Defiant mum Nicola is raising money to visit Doctor N. Wolf in the Netherlands, who works at the department of Child Neurology, Center for Childhood White Matter Disorders, at VU University Medical Center, Amsterdam.

“We all carry faulty genes and it turns out of me and Imogen’s dad both carried it and passed it on to her. We were virtually genetically incompatible,” Nicola explained.

“We were told there was no cure and that she could possibly lose her vision, her speech and her mobility. All the nerves sending signal to her brain for movement and the muscles in her body are not going through.

“Now she struggles with her eating and needs to have soft foods because she chokes easily, and I have seen that get much worse. She struggles to speak too, almost like her tongue is too big for her mouth.

“It is frustrating because we can’t be given any answers and I know there is nothing I can do. There are mornings when she can’t even walk or get around anymore. It is so stressful and heartbreaking watching your child deteriorate every day in front of your eyes.

“She is a teenage girl who has no independence. She can’t go out for walks or do normal things like bathe herself, her life is just becoming so limited. She is soon going to be 16 and going to prom and just can’ t do things any other teenager could.

Nicola’s friend has taken up fundraising efforts, in a bid to see the family visit the Netherlands to see a specialist doctor for more clarity – at a cost of more than £300 per appointment. She is also raising money for home developments to make Imogen’s life easier, including a wet room so she can wash herself, a wheelchair and a stairlift, as well as a support dog.

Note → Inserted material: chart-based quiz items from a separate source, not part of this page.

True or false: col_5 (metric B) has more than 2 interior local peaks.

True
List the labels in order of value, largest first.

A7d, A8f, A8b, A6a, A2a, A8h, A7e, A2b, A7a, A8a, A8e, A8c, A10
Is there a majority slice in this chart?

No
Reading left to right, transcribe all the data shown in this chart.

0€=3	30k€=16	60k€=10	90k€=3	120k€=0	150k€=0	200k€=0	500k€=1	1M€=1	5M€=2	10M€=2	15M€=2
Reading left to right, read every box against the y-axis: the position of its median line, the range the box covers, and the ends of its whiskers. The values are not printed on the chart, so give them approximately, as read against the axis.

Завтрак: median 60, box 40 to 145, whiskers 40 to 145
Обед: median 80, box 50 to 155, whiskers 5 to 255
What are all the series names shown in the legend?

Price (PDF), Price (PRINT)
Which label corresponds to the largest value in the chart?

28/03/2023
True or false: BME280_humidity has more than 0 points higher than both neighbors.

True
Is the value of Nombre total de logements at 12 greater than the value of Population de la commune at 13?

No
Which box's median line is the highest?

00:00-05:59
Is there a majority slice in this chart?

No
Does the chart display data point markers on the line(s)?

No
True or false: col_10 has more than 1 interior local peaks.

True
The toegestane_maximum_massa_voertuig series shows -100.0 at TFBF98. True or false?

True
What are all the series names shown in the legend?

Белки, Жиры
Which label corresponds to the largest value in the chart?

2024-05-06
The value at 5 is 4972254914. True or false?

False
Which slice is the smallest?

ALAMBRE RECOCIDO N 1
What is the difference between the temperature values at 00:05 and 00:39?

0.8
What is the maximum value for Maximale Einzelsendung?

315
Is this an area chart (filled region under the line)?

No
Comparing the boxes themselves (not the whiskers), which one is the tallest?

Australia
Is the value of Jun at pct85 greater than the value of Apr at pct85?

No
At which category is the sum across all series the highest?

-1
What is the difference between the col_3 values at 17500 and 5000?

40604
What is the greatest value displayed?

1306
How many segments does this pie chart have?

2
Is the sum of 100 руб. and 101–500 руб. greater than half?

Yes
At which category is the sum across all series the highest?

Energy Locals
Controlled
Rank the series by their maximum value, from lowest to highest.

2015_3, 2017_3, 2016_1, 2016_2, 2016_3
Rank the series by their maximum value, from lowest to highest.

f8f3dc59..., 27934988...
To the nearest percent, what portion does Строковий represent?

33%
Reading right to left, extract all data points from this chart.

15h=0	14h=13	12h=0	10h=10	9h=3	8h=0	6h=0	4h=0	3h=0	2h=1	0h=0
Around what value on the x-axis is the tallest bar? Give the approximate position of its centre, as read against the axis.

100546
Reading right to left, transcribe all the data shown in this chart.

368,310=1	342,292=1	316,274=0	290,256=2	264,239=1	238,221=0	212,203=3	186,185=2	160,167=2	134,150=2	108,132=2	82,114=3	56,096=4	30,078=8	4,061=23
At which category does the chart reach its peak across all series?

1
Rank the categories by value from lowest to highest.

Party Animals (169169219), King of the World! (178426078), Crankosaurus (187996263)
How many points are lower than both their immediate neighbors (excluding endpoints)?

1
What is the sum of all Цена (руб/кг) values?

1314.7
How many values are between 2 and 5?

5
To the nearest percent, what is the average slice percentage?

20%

Nicola, who documents Imogen’s journey on a Facebook page, says Occupational Therapy with Oldham Council carried out an inspection in the past, but that her daughter did not meet requirements for a wheelchair. She wants to be able to go out as a family with her other two children Gracie, six, and Erin, eight.

A joint spokesperson for Oldham Council and Oldham Care Organisation, said: “The health and wellbeing of our residents is vitally important to us and we will do everything we can to support those who need our help. We conduct thorough assessments to establish the needs of every individual and we make recommendations for equipment and adaptations in line with the relevant guidelines and legislation.

“Our Community Occupational Therapy team and Pediatric Physiotherapy team are in close contact with the family and they will keep working with them to ensure they get the support they both need and deserve.”

Nicola added: “We need a chair so we can go out easier as a family together. A wet room so she is able to bathe independently, as she wants so badly to be able to do things herself.

“It is so hard as a single parent with no support. She can’t go out and do anything as she is just too vulnerable, but I can only give her so much. All the while I am chasing for help, her life is getting worse.”